Selber wissen manches Lied
  Wir aus deinem Munde;
  Doch ein Käuzlein uns beschied
  Wunderbarste Kunde,
  Wie dich vom Gesange
  Selbst nicht schied die bange
  Atitternächt'ge todgeweihte Stunde.
  Als ihr all' erkranket lagt
  An den bösen Blattern,
  Lauscht' es, also hat's gesagt,
  An den Fenstergattern
  Nach des Lämpleins Leuchten,
  Bis die Leut' es scheuchten,
  Und ein Singen hört' es im Entflattern.
Eben um dein Schwesterlein
  Rangen sie vergebens
  Mit dem Tod, es ist schon sein,
  Und sie weinend heben's
  Kalt hinweg, dein Nettchen,
  Du im Krankenbettchen
  Sitzend singest: »Freuet euch des Lebens!
»Freuet euch des Lebens, weil
  Noch das Lämpchen glühet!
  Pflücket Rosen, pflücket Veil,
  Eh' sie sind verblühet!«
  Lämpchen war verglommen,
  Ros' und Veil verkommen,
  Um's Geschiedne warst du ungemühet.
War das Lied die Schwinge nicht
  Seines Auswärtsschwebens,
  Wo es jetzt die Blüthen bricht
  Hoch vom Baum des Lebens?
  Unter Paradieses-
  Vögeln singt es dieses,
  Was du sangest: Freuet euch des Lebens!

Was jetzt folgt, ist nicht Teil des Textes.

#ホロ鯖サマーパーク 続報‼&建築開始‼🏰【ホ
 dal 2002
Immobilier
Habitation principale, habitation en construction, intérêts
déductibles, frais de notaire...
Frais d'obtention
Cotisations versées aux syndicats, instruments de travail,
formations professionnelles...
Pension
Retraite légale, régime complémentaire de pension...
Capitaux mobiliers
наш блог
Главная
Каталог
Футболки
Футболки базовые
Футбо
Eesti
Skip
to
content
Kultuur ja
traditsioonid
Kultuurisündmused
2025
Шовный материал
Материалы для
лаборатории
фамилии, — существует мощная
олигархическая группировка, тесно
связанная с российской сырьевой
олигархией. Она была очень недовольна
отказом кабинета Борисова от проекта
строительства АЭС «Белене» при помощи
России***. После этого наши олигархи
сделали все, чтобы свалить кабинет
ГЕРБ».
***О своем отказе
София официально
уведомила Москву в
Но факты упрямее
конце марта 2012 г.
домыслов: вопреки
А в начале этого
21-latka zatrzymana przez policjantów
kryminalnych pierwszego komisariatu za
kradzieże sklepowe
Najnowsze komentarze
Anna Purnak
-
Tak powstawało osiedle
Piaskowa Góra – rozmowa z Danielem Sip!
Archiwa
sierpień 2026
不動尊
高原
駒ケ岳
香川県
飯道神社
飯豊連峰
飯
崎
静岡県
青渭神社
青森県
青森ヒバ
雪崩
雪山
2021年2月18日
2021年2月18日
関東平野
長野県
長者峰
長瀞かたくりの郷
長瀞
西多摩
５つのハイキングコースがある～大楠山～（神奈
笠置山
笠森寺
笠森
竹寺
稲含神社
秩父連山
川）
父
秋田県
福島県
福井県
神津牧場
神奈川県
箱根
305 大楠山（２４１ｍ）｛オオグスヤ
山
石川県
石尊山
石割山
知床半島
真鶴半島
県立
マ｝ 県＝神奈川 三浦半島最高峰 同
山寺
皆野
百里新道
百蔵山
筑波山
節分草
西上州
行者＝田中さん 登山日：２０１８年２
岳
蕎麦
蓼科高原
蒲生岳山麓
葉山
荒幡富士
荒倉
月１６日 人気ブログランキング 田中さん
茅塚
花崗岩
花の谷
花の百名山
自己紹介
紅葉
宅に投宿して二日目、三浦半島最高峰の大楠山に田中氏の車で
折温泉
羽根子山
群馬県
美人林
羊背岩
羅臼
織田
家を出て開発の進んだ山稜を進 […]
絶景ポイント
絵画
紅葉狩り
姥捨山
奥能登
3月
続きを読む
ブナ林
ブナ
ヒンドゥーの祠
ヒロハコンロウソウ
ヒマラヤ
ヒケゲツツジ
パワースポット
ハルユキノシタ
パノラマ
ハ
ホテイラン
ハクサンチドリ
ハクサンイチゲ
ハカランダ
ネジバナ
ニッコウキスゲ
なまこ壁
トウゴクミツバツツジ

Freu' dich denn des Lebens weil
  Noch dein Lämpchen glühet!
  Pflücke Rosen, pflücke Veil,
  Eh' sie sind verblühet.
  Deine Kinderschuhe
  Tritt nur aus, doch thue
  Nie den Sinn ab, den kein Dorn bemühet.
Mögest du der Wolken Grau'n
  Mit Gesang zerstreuen,
  Und einmal dein Nestchen bau'n,
  Dich des Lebens freuen,
  Mit dem besten Gatten,
  In des Daches Schatten,
  Wo zu nisten Schwalben nicht sich scheuen.